Search code examples
node.jsarchitecturemicroservices

What's the right way to gather data from different microservices?


I'm having a problem understanding how basic communication between microservices should be made and I haven't been able to find a good solution or standard way to do this in the other questions. Let's use this basic example.

enter image description here

I have an invoice service that return invoices, every invoice will contain information(ids) about the user and the products. If I have a view in which I need to render the invoices for a specific user, I just make a simple request.

let url = "http://my-domain.com/api/v2/invoices"
let params = {userId:1}
request(url,params,(e,r)=>{
  const results = r // An array of 1000 invoices for the user 1
});

Now, for this specific view I will need to make another request to get all the details for each product on each invoice.

results.map((invoice)=>{
   invoice.items.map((itemId)=>{
      const url=`http://my-domain.com/api/v2/products/${itemId}`
      request(url,(e,r)=>{
       const product = r
       //Do something else.....
      });
   });
});

I know the code example is not perfect but you can see that this will generate a huge number of requests(at least 1000) to the product service and just for 1 user, now imagine if I have 1000 users making this kind of requests.

What is the right way to get the information off all the products without having to make this number of requests in order to avoid performance issues?.

I found some workarounds for this kind of scenarios such as:

  1. Create an API endpoint that accepts a list of IDs in order to make a single request.
  2. Duplicate the information from the Product service within the invoice service and find a way to keep them in sync.

In a microservices architecture are these the right ways to deal with this kind of issues? For me, they look like simple workarounds.

Edit #1: Based on Remus Rusanu response.

As per Remus recommendation, I decided to isolate my services and describe them a little bit better.

enter image description here

As shown in the image above the microservices are now isolated(in specific the Billing-service) and they now are the owners of the data. By using this structure I ensure that Billing-service is able to work even if there are async jobs or even if the other two services are down.

If I need to create a new invoice, I can call the other two microservices(Users, Inventory) synchronously and then update the data on the "cache" tables(Users, Inventory) in my billing service.

Is it also good to assume these "cache" tables are read-only? I assume they are since only the user/inventory services should be able to modify this information to preserve isolation and authority over the information.


Solution

  • You need to isolate the services as so they do not share state/data. The design in your question is a single macroservice split into 3 correlated storage silos. Case in point, you cannot interpret a result form the 'Invoicing' service w/o correlating the data with the 'Products' response(s).

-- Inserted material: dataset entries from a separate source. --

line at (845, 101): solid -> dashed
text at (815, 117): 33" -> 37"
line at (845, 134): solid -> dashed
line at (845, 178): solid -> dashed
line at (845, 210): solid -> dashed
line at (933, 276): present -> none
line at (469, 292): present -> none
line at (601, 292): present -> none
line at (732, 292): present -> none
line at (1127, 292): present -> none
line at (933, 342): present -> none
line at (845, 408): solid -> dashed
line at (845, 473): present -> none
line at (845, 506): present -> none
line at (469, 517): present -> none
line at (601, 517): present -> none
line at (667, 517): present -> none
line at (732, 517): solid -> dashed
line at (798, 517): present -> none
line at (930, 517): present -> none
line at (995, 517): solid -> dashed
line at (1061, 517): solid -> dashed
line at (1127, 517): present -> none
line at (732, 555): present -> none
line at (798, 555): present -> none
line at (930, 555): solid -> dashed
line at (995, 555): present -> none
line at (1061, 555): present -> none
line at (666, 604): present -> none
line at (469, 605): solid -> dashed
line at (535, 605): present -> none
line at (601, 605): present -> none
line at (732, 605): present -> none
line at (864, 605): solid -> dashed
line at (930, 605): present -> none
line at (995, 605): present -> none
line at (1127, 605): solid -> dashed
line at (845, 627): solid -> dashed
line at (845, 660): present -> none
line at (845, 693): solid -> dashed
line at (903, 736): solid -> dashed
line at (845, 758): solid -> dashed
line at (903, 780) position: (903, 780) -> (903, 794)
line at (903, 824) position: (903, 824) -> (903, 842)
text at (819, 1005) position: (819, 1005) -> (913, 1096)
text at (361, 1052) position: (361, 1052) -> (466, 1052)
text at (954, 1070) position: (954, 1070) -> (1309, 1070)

    Isolated microservices mean they own their data and they can operate independently. An invoice is complete as returned from the 'Invoices' service. It contains the product names, the customer name, every information on the invoice. All the data came from its own storage. A separate microservice could be 'Inventory', that operates all the product inventories, current stock etc. It would also have its own data, in its own storage. A 'product' can exist in both storage mediums, and there once was logical link between them (when the invoice was created), but the link is severed now. The 'Inventory' microservice can change its products (eg. remove one, add new SKUs etc) w/o affecting the existing Invoices (this is not only a microservice isolation requirement, is also a basic accounting requirement). I'm not going to enter here into details of what is a product 'identity' in real life.

    If you find yourself asking questions like you're asking it likely means you do not have microservices. You should think at your microservice boundaries while considering what happens if you replace all communication with async queued based requests (a response can come 6 days later): If the semantics break, the boundary is probably wrong. If the semantics hold, is the right track.